Objective: Antithymocyte and antilymphocyte globulin (ATG/ALG) have a therapeutic effect in about 30% of patients with myelodysplastic syndromes (MDS). We were interested to know whether responding patients achieve clonal or polyclonal remissions.Patients: Ten women with low‐risk MDS received either ALG or ATG. Before treatment and 3, 6, and 12 months later, X‐chromosome inactivation patterns of peripheral blood T lymphocytes were compared with those of peripheral blood granulocytes or bone marrow cells, using the human androgen receptor gene assay and the phosphoglycerate kinase‐1 assay.Results: Six women did not respond to therapy.

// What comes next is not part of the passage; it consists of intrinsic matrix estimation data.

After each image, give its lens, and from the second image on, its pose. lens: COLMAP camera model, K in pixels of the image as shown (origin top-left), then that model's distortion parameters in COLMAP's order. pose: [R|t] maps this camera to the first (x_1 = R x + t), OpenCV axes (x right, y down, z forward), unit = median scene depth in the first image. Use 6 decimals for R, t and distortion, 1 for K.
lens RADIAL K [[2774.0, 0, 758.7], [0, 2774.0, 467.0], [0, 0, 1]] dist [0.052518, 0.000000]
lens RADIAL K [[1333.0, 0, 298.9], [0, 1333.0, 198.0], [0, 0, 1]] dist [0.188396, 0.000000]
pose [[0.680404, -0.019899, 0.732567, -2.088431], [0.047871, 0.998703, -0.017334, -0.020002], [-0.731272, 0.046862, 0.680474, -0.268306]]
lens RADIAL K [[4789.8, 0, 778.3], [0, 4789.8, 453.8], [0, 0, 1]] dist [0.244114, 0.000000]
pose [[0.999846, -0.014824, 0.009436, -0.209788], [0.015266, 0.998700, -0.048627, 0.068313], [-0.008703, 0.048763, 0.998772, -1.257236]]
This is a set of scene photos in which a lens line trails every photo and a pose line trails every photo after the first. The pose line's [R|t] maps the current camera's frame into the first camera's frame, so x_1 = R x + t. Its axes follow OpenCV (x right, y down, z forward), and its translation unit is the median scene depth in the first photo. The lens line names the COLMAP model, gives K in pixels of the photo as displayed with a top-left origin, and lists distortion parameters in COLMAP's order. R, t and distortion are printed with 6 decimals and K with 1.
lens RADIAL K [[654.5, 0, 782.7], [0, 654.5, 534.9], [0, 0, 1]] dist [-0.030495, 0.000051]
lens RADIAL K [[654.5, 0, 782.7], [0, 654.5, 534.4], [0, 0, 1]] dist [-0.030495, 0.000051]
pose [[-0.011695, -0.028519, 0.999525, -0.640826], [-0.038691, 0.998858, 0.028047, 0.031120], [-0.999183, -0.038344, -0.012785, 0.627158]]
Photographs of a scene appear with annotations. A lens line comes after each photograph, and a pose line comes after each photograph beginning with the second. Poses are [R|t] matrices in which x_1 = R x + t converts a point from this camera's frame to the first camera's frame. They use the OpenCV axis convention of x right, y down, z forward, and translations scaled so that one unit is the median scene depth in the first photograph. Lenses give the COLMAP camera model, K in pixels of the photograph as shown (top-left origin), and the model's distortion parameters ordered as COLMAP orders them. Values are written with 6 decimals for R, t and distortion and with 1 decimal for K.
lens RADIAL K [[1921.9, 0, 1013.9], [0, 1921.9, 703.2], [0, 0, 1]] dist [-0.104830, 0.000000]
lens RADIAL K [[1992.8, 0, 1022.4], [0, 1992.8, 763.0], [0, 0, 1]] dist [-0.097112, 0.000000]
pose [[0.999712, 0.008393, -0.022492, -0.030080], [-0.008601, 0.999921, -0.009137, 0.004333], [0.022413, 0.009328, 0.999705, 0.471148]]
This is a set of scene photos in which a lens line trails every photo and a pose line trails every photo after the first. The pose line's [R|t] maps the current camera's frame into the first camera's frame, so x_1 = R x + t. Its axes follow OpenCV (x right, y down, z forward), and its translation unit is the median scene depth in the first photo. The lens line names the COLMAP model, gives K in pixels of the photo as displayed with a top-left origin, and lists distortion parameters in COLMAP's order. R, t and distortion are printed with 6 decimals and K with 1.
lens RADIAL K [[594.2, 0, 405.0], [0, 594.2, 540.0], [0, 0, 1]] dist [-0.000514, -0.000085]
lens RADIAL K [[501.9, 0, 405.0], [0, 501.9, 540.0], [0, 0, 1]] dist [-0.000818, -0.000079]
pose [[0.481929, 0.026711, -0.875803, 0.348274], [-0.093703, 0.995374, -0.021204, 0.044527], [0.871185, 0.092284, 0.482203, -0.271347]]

Prior to treatment, four of them had a monoclonal, one had an oligoclonal, and one had a skewed X‐chromosome inactivation pattern (XCIP). Four patients responded to ATG/ALG. Three of them were informative in our X‐inactivation assays, and showed a non‐clonal XCIP which did not change significantly after treatment with ATG/ALG.Conclusion : A non‐clonal XCIP in the bone marrow was associated with a response to ATG/ALG. Non‐clonal XCIPs do not necessarily imply that there is no pathological clone. By definition, they just indicate that there is no evidence of a clone contributing more than 50% of cells in a sample. Non‐clonal XCIPs may therefore be attributable to incomplete clonal expansion. This, in turn, might be explained by a vigorous immune attack against the MDS clone, which simultaneously causes collateral damage in the remaining normal haemopoiesis. In such patients, ATG/ALG may improve normal haemopoiesis by relieving the immunological pressure on the innocent bystanders.